Angie’s mum told her that she was enormously proud of her. “It meant such a lot,” she says.
She also told her there was a box full of letters, to do with her dad, and a case of photographs. She wanted Angie to look at them, after she was gone. Then she passed away.
Angie didn’t touch the box. She was worried it would be painful. “You put it in a cupboard and you think, I'll do it one day. Next week. And then you don't.”
“Other people lose relatives and there's benches or there's graves, but there was nothing for my dad. Nothing at all”

It crept up on Angie that it was going to be 50 years since her dad had died. She wanted to mark it somehow.
I think I was on a mission, and I was determined that he was going to be remembered.Angie Weatherhead
She came across a Facebook page to do with the UK oil and gas chaplaincy and the annual service of remembrance they held. “One day I thought, right, I’m going to ring this number.”
Angie sobbed down the phone as she explained what she was hoping to do for her father. “I think I was on a mission, and I was determined that he was going to be remembered.”
In the following days, she received an email. They would add her dad’s name to the book of remembrance at the service. “I was incredibly gobsmacked,” she recalls. “It was going to happen. He lost his life in that project that everyone benefits still from today. But he's remembered. He existed. And no matter how he died, he was incredibly brave. And he was my dad.”
Angie travelled to the kirk in Aberdeen to be part of the memorial service. “I have spent the best part of 50 years of my life waiting for that,” she admits. Amongst the other families who’d lost loved ones, she knew she was not alone.

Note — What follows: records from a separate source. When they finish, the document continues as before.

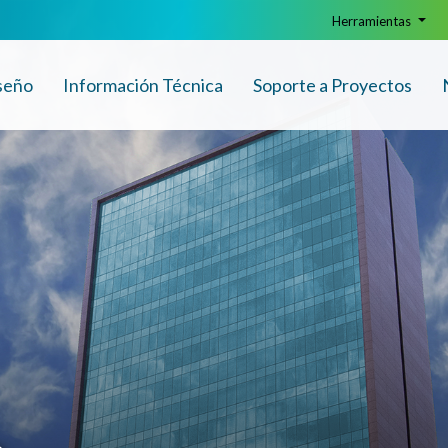
Herramientas
seño
Info
rmación
Técnica
Soporte a Proyectos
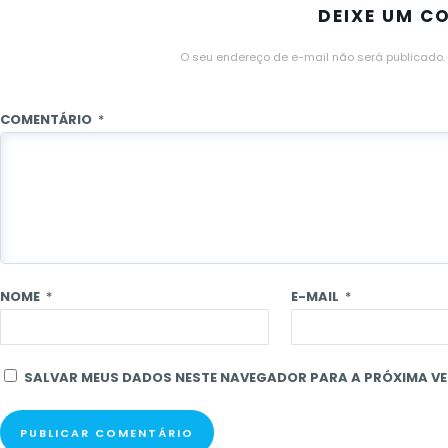
DEIXE UM C
O seu endereço de e-mail não será publicado.
COMENTÁRIO
*
NOME
*
E-MAIL
*
SALVAR MEUS DADOS NESTE NAVEGADOR PARA A PRÓXIMA VE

She lit a candle, received condolences from the Lord Provost of Aberdeen, and left with one of the books with her father’s name inside.

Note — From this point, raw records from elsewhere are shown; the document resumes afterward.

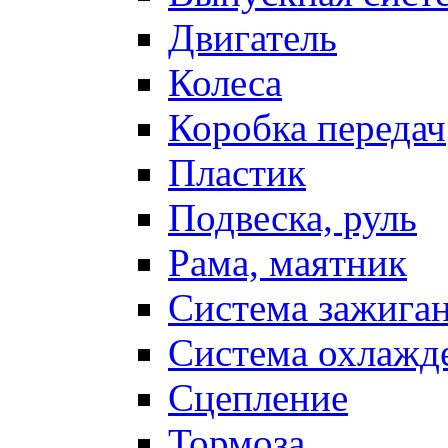
Двигатель
Колеса
Коробка передач
Пластик
Подвеска, руль
Рама, маятник
Система зажига
Система охлажд
Сцепление
Тормоза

“When I came out with my husband, I had a sense of joy, of relief… I've talked about my dad since that more than I’ve talked about him in a lifetime, and I’m at peace with it.”
“I feel incredibly loved”
Angie decided she was going to open the box of letters.
I found a letter from my father, which was dated the morning he died.Angie Weatherhead
She knew her parents had an off-on relationship and that they’d been reconciled around three weeks before her dad died, but she didn’t have concrete evidence. “Then I found a series of letters going back probably over six months, from my dad, in his handwriting.” In the letters, he talks about how much he loved her mum.
“Then I came across three things that took my breath away,” she states. “I'd done a Father's Day card to my father which he had kept… It's probably the only Father's Day card I ever did in my life.”
“I found a letter from my father, which was dated the morning he died.” Aswell as mentioning the extreme weather on that fateful day, he talks about how much he loved them both.
“And then I found a letter, unposted, which was written by my mum, and this one was possibly harder.” It was never posted because she then received the news about Rick’s death. It contains a small note from Angela to her father: “Dear Daddy, no snoring, no coughing, no smoking. Please can you get me a Scotch kit, size age 6. Love Angela.”
The letters prove her parents were going to share a life. “I now know, they loved each other.” And she too, feels “incredibly loved.”
Angela wants her experience to show others that it’s never too late: “I don’t know what the word closure means in terms of bereavement, but I have found some inner peace.”
“I’ve achieved what I wanted to achieve for my dad.”